RIDGWAY – After suspending existing teacher evaluation policies last August, the Ridgway School Board, on second reading, approved the Policy CFB-Pilot Teacher Evaluation System at last week’s meeting in Ridgway. The new policy’s aim is to better document employee evaluations and performance.
The pilot system, which will be re-evaluated next summer, is the basis for improvement and instruction and implementation of the curriculum and will serve as the measurement of satisfactory performance of teachers.
The 2007-2008 school year was marred by controversy after a decision by the board not to grant tenure to some teachers, which raised questions about how teachers are evaluated and with what criteria.
Under the new pilot program, all teachers in their first three years of employment in the district are defined as probationary for the purpose of the evaluation process. Probationary employees will be evaluated every year, starting by meeting with an evaluator by Sept. 15 to review the process. By Nov. 15 and Feb. 15, each year, probationary teachers will have completed two evaluation cycles that consist of informal observations and meetings and one formal classroom observation. The administrator conducting the evaluations will discuss progress with and provide a written report to each teacher during the evaluation cycle. Finally, a summative evaluation for a probationary employee must be completed by April 15. Non-probationary teachers will be given a summative evaluation at least once every three years, with formal observations occurring each year. By Oct. 1, not-probationary teachers who are due for an evaluation will meet with an administrator to outline the process. In this instance, the employee, in collaboration with the designated evaluator, is responsible for his or her own evaluation, which must be completed by May 1.
The new evaluation process will be evaluated by the school board next summer to see if changes need to be made for its success.
School’s Financial Situation Healthy, for Now
After presenting the Ridgway School Board its 2008-2009 accounting report and audit at last week’s meeting in Ridgway, Rosemary Beckwith characterized the district’s current financial situation as “very healthy.”
Overall, Beckwith, of Rosemary Beckwith and Associates public accounting, said the district’s expenditures have continued to climb in accordance with the overall growth the district has experienced over the past few years.
The Ridgway schools, she said, are “growing like crazy” and “expenditures have increased.” But, she said, as the national economic crisis spreads, Ridgway Schools could see some changes if enrollment changes and begins to drop in numbers.
“You have reserves, a cushion and the ability to make changes,” Beckwith said. “But losing students has such a huge impact on state funding.” She said a growing assessed property valuation, which, through property taxes, has given the district a good “base to work from.
“I really think it is going to take a while before you start to see a drop in property values here,” she said. “That is why I like where you are at right now. But it doesn’t mean you won’t have some bumps ahead. But I feel comfortable.”
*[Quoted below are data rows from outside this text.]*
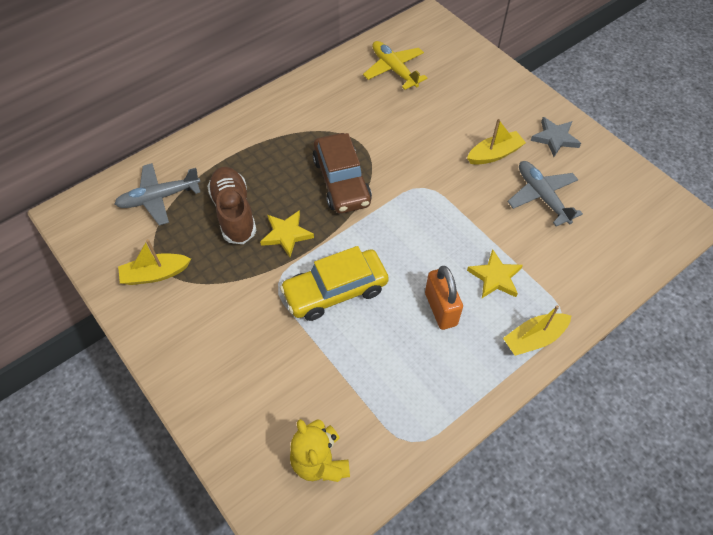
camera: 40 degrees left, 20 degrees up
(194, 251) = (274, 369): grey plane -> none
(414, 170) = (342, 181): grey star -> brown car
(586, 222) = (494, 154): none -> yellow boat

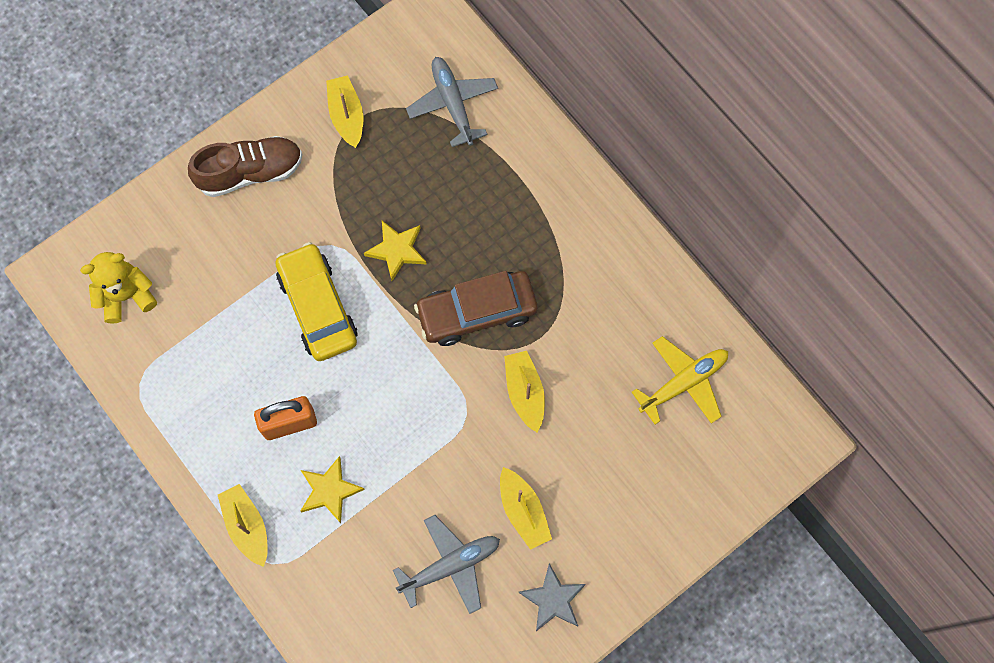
camera: 90 degrees right, 15 degrees up
(234, 212) = (430, 189): brown shoe -> brown shoe (250, 172)
(405, 153) = (525, 392): none -> yellow boat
Beckwith also added that the school district was also smart to retire some of its bonds early as it goes forward into next week’s election where voters will be asked to approve $2.2 million bonding measure to fund a gymnasium, performing arts studio and music room.
“You are doing some financing things with bonds, and you are paying some things of early and you are saving money,” Beckwith said. Right now Ridgway Schools are “very stable” financially.
Two Fundraisers a Success
Ridgway Schools Superintendent Douglas Bissonette stated in his report to the Ridgway School Board that both the Ski Swap and the Mt. Sneffels Silent/Live Auction, held earlier this month, were a success with the tremendous volunteer support they had received from the school staff.
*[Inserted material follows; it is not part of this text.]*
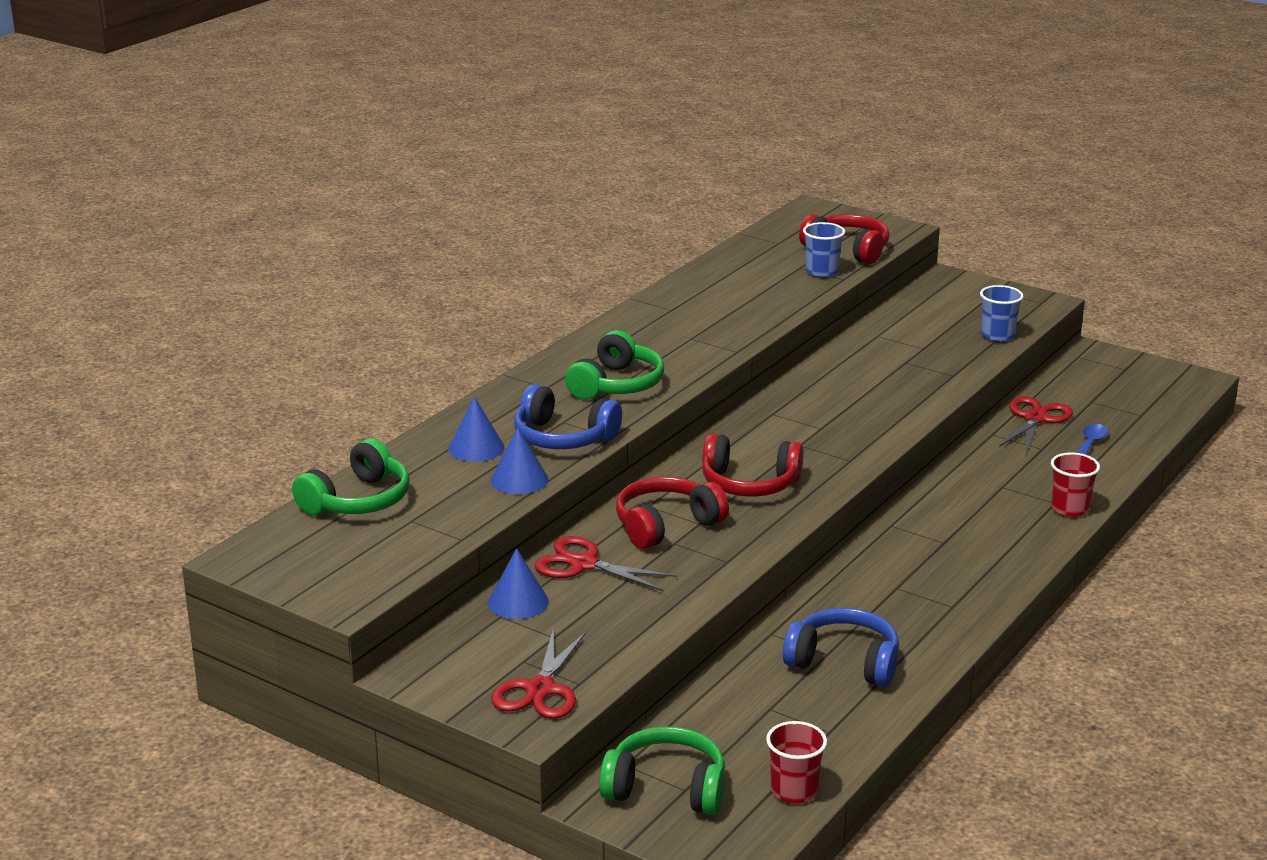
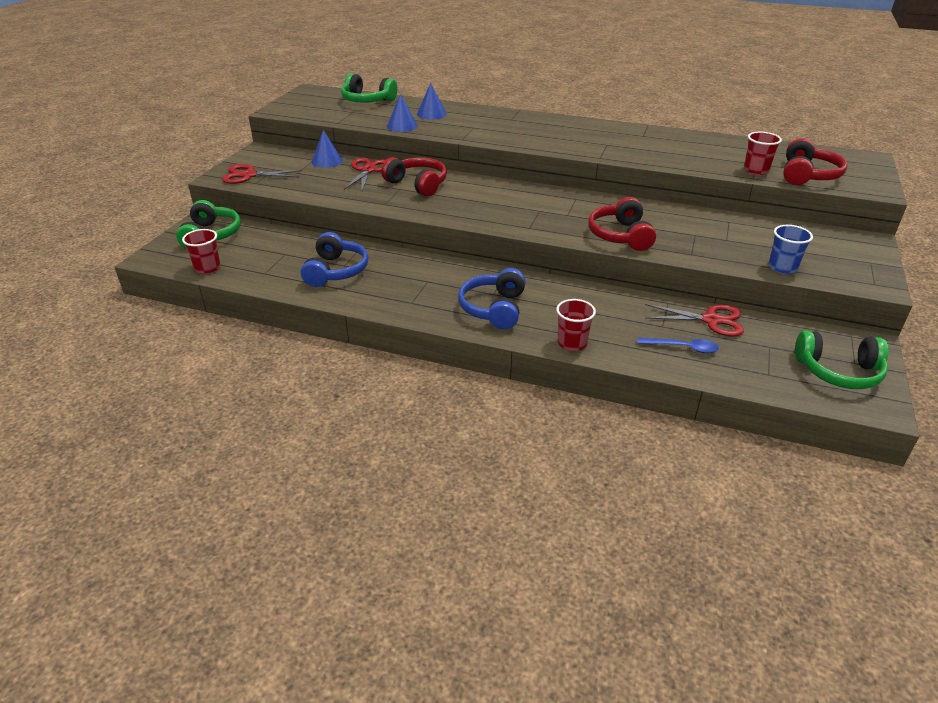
camera: 75 degrees right, 10 degrees up
(563, 438) = (454, 129): blue headphones -> blue headphones (494, 308)
(617, 385) = (526, 133): green headphones -> green headphones (838, 372)
(749, 484) = (478, 201): red headphones -> red headphones (620, 235)
(822, 272) = (756, 170): blue cup -> red cup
The Ski Swap raised $4,500 for the Learn to Ski Program. Bissonette said event organizer Deb Willits “deserves recognition and appreciation for all her planning, organization and inspiration.”
Attendance, according to Bissonette, was high at the silent/live auction and attendees had a great time with an abundance if items to bid on.
Bissonette also stated in his report to the board that the number of meals being served at both schools have increased over the last year. With that increase, a part-time kitchen staff at the secondary school was moved to the elementary school and the secondary school is redistributing duties to better cover the bookkeeping and administrative duties. Bissonette said he didn’t believe that these changes would affect the General Fund contribution to food service.